Love might be in the air, but Arcadia is nonetheless a dispiriting spot to spend an evening in the Public Theater’s kickoff to its 50th anniversary season, “As You Like It.” Its principal setting — Shakespeare’s vividly imagined Forest of Arden — should make this romantic comedy an ideal candidate to be brought to life among the whispering trees of Central Park. But the soft breeze that chased away the rain on the first press night failed to alleviate the actors’ dampened ardor, making for a tediously inert staging.
As Peter Hall showed in his fine Theater Royal, Bath, production, which played New York earlier this year, the play is at its most beguiling when its romantic swoons are underscored by a somber current of melancholy. Leaning distinctly toward the broad crowdpleasing style generally favored by Shakespeare in the Park productions, director Mark Lamos fails to administer the requisite doses of passion and enchantment that can make this tale of Cupid’s mischief an experience of such delicate rapture.
Sapped of its magic, delivered with the energy and imagination of community theater, the comedy wends a talky, action-free path toward its multiple matrimonies, reducing to fanciful contrivance its playful deceptions, villains turned suddenly noble and tortuous alignment of romantic harmonies.
Neither a conceptual rethink nor an entirely traditional interpretation, the production situates the action on Riccardo Hernandez’s stylized, somewhat baffling set, presumably meant to shift the play onto some kind of abstract celestial-astrological plane. The stage is transformed into a platform of concentric circles emblazoned with Latin words and symbolic arcana, dotted by spindly trees, dissected by what appear to be shafts of light and presided over by the constellations of Cygnus and Pegasus. But this is echoed nowhere in Lamos’ plodding, earthbound take on the material.
The crucial hole at the production’s center is a Rosalind and Orlando with as much natural chemistry as Tom and Katie. As she showed in Michael Radford’s film of “The Merchant of Venice,” Lynn Collins is a confident conduit for Shakespearian verse, and as the banished heroine, she cuts a luminous figure, not quite as plucky as some Rosalinds but smart, spirited and poised.
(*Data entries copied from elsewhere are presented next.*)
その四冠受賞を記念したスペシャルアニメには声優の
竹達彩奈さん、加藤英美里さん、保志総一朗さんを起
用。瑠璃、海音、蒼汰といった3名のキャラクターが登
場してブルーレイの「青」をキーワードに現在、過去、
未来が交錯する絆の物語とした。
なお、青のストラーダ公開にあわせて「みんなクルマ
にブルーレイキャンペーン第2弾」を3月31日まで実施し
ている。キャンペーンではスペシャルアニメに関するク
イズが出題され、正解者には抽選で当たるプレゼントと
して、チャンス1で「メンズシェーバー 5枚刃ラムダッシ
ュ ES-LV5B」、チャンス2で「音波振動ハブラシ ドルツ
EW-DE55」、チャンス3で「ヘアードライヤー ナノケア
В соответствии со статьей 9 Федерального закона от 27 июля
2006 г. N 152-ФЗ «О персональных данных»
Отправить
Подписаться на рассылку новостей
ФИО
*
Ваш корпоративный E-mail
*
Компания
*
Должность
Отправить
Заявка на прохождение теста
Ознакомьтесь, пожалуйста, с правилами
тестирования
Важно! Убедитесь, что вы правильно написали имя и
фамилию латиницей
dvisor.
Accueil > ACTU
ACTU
What she doesn’t convey is the inner turbulence of a woman dizzied by the startling discovery of love but at the same time trapped by her apprehensiveness into frustrating games that keep her inamorato at a distance. Collins’ charm evaporates when Rosalind goes incognito as her male alter ego Ganymede, strutting around with a knowing archness that becomes abrasive. Only when she literally lets her hair down again do Rosalind’s vulnerability and the transporting depths of her love shine through.
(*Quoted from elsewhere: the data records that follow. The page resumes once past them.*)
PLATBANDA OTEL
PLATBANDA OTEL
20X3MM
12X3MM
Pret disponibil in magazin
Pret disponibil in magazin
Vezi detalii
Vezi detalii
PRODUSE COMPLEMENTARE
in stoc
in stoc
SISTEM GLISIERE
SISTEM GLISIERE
As Orlando, James Waterston is a wet and unworthy recipient of her attentions. More persuasive when riled up in anger at wicked brother Oliver (Al Espinosa) than in wide-eyed, love-struck mode, Waterston’s earnest, stiffly intense Orlando is rendered mute and immobile by Rosalind’s first gesture of affection, never quite achieving reanimation thereafter.
It’s unfortunate that more heat is generated between the shepherd couple Silvius (Michael Esper) and Phoebe (Jennifer Dundas) than between the main attractions; this despite the latter’s prickly refusal right up to the altar even to consider her sweet suitor, rendered doltish by love and puppy-dog devotion.
Inconsistent acting styles plague the rest of the cast, from Jennifer Ikeda’s thoroughly routine Celia to David Cromwell’s barely adequate portrayals of the good and bad dukes, each of them hollowed of authority, to the strident clowning of Richard Thomas, who tries way too hard as the jester Touchstone.
By way of contrast, the effortlessness of Brian Bedford’s perf offers soothing relief and represents the production’s chief distinction. While he’s onstage only intermittently as the melancholy Jaques, Bedford injects welcome fire and world-weary indignation into the character’s wry observations, and his delivery of the “seven ages of man” soliloquy is a model of deft timing and unforced comic aplomb. Delighting in his character’s “humorous sadness” as much as in his sour condescension and his always unexpected discovery of intelligence in others, Bedford’s Jaques has good reason in this lackluster context to regard the company of his fellow forest exiles with minimal interest.
Pity that little else here approaches that level of insight and ease. The original compositions by William Finn and his “The 25th Annual Putnam County Spelling Bee” music director, Vadim Feichtner, provide pretty, whimsical accompaniment to the handful of ditties Shakespeare sprinkled through the play — most of them pleasingly sung by Bob Stillman — even if they do ultimately seem like refugee tunes from “Pippin.”
But like the often unflattering costumes, the play just seems to hang limply in the humid night air, with the arduousness and the rewards of its characters’ tormented quests for love vaporizing even as they unfold.